The security clerk cleared his throat loudly, and Miles set Nora back from him. “More where that came from. Later.”

“God, I hope so.”

“Promise.”

“Miles? If they charge you, if you can’t make them believe the truth, if you have to go to jail—”

He tried to cut her off, but it was as pointless as it had been earlier. She was determined to say it.

“Whatever happens, I’ll be with you.”

He hugged her so tight that she gave a little squeak; then he released her. “I can’t begin to tell you how much that means to me, but I’ve got some good news.” Her eyes got huge.

“After my talk with Owen, I had lunch with some people who work for me and asked them to forgive me for not being more open with them. I told them I was innocent and asked for their help.

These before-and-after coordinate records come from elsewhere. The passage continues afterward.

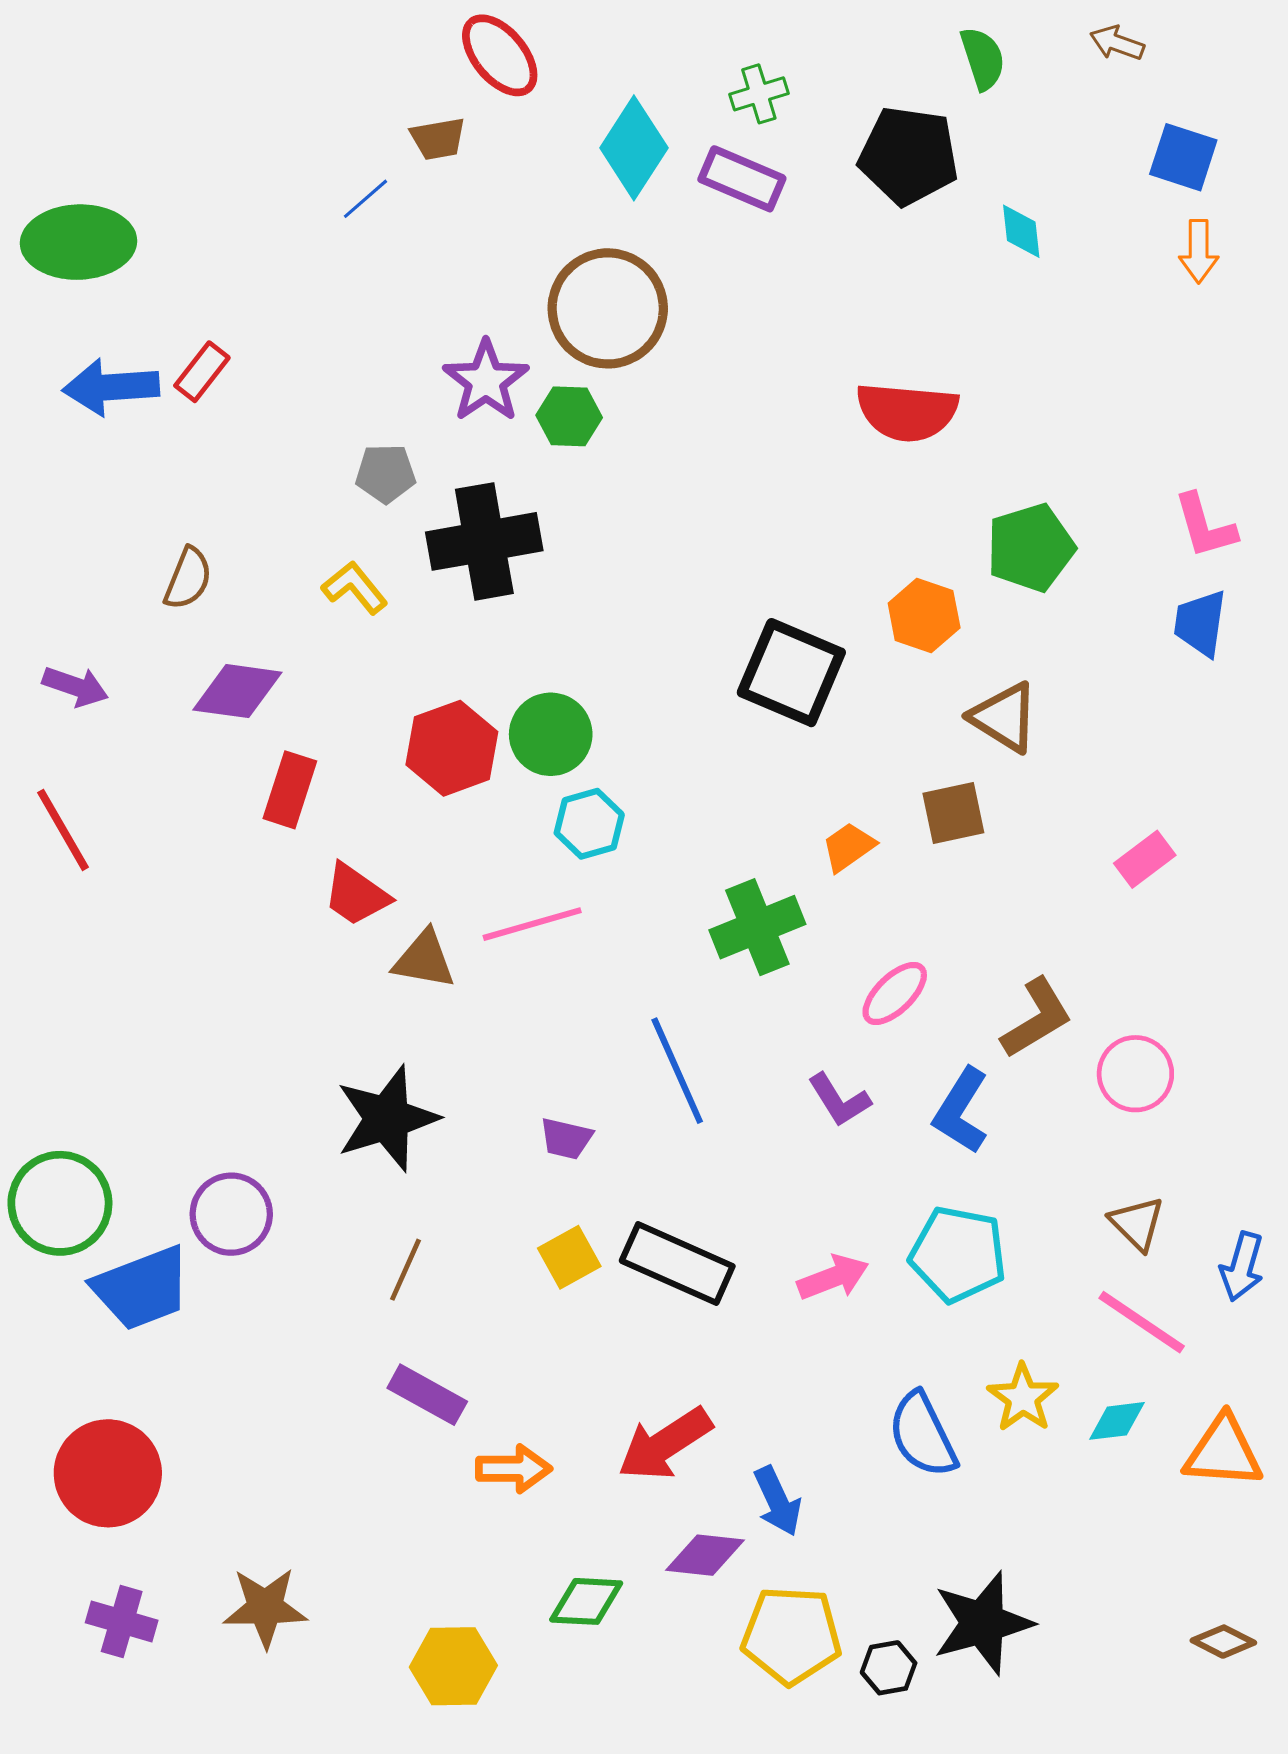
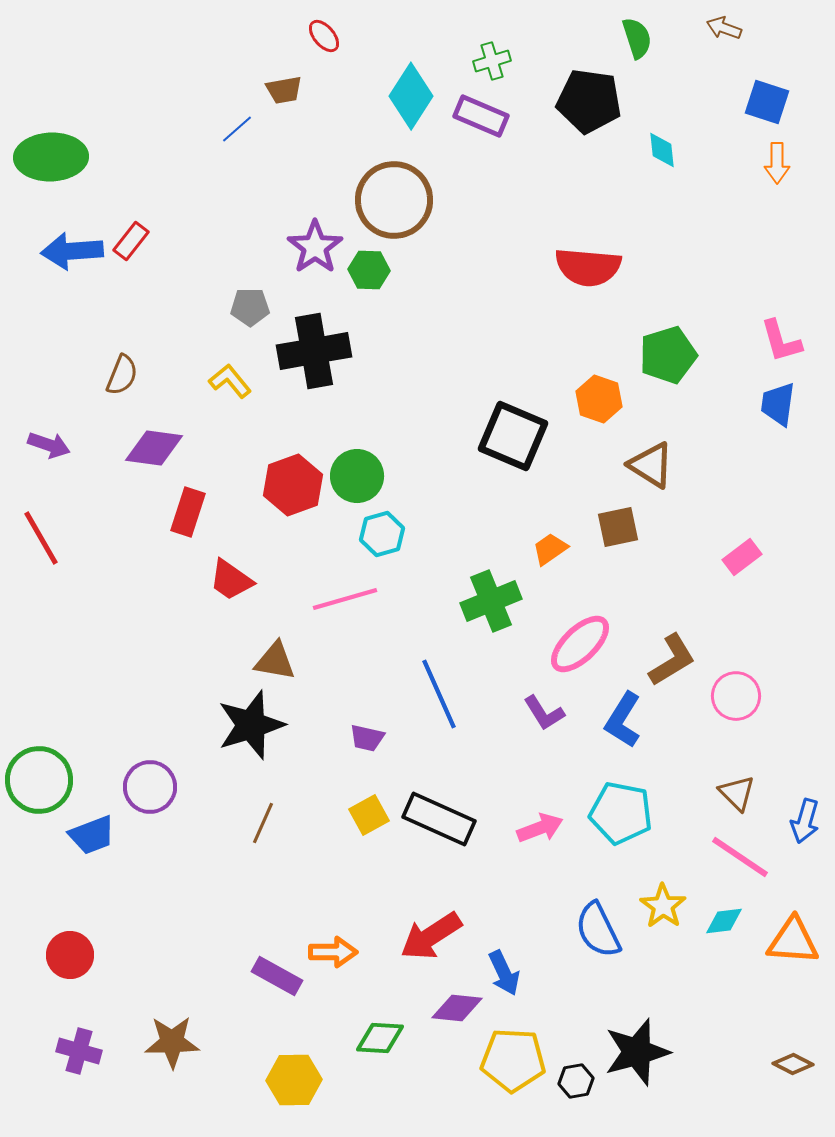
red ellipse: (500, 55) -> (324, 36), size x0.6
brown triangle: (424, 960) -> (275, 661), moved
pink ellipse: (895, 993) -> (580, 644), size x1.4
blue trapezoid: (142, 1288) -> (92, 835), size x0.7
purple rectangle: (427, 1395) -> (277, 976), moved
red circle: (108, 1473) -> (70, 955), size x0.7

“A few of them got up and walked out, but most of them stayed. I asked them to think about anything they might know about the vendor fraud, anything at all, no matter how small. A bunch of them called my lawyer afterward. One mentioned that my executive assistant had been weird and squirrelly one day about a certain vendor account. They’ve changed the direction of the investigation. I’m not off the hook, but they’re looking closely at his actions. We’ll know more soon.”